In a Danish cohort study women with endometriosis had an increased risk of preterm birth before 37 gestational weeks overall (adjusted hazard rate [aHR] 1.6, 95% confidence interval [CI] 1.3-1.9) and very preterm birth before 32 gestational weeks (aHR 1.8, 95% CI 1.1-2.9) compared with women without endometriosis. Medically indicated preterm birth was more prominent in women with endometriosis in deliveries before 37 gestational weeks (aHR 2.4, 95% CI 1.8-3.2) whereas spontaneous labor contractions were more common before 32 gestational weeks (aHR 2.2, 95% CI 1.1-4.5) in women with endometriosis compared with women without endometriosis. Further, in the analyses restricted to women with a histologically verified diagnosis of endometriosis, the results were strengthened overall and showed that women with endometriosis had an increased risk of PPROM before 32 gestational weeks (aHR 3.49, 95% CI1.36-8.98).
The endometrial-myometrial junctional junction (EMJ), is related to peristaltic-like movements in the non-pregnant uterus. Hyperperistalsis and dysperistalsis of uterus underlie many important disorders such as dysmenorrhea, infertility, endometriosis, implantation failure and preterm birth. The maximum thickness of EMJ in patients with endometriosis is significantly greater than in patients without endometriosis (6.5 ± 1.9 mm vs 4.8 ± 1.0 mm.
The major proteins for uterine contraction of the non-pregnant uterus are Oxytocin (OT) and the oxytocin receptor (OTR). The expression level of OTR in the fundus region of the EMJ is positively associated with the severity of dysmenorrhea in endometriosis group (r = 0.870, p < 0.05). Comparing to normal uteri, the expression of OTR in the secretory phase was significantly higher in the endometriosis uteri (p < 0.05).

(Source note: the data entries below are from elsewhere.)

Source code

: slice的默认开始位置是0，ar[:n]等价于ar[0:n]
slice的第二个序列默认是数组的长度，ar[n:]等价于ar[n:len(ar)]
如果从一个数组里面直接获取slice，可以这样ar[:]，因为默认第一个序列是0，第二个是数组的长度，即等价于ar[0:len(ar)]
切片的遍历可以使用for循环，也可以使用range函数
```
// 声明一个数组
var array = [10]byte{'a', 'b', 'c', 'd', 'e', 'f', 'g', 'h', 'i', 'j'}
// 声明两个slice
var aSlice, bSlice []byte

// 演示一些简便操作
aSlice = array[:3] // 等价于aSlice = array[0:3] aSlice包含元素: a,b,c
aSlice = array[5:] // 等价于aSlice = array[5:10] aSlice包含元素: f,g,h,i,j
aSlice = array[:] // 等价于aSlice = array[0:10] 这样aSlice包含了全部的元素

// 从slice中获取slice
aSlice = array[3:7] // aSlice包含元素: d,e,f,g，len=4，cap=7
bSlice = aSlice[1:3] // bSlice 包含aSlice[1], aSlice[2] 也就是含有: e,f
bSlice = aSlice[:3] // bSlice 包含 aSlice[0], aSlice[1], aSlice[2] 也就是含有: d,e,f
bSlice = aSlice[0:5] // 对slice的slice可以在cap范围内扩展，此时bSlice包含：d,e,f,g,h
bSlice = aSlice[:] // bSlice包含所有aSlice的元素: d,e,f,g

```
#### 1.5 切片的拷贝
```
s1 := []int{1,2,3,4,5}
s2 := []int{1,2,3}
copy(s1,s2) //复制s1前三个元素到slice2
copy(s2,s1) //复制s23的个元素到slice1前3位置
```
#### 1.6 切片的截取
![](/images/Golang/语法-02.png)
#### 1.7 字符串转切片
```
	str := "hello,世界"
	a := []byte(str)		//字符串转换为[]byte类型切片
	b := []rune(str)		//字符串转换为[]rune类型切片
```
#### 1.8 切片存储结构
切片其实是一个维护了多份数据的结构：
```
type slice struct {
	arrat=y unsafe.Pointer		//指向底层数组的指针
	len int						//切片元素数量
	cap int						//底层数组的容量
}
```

In the fundus of endometriosis uteri, OTR expression was significantly higher in both the proliferative and secretory phases (p = 0.045 and 0.028, respectively).
Given the critical role oxytocin receptors and the increased thickness of the EMJ in women with endometriosis it is not surprising that oxytocin antagonist such as atosiban are effective in the treatment of PTL.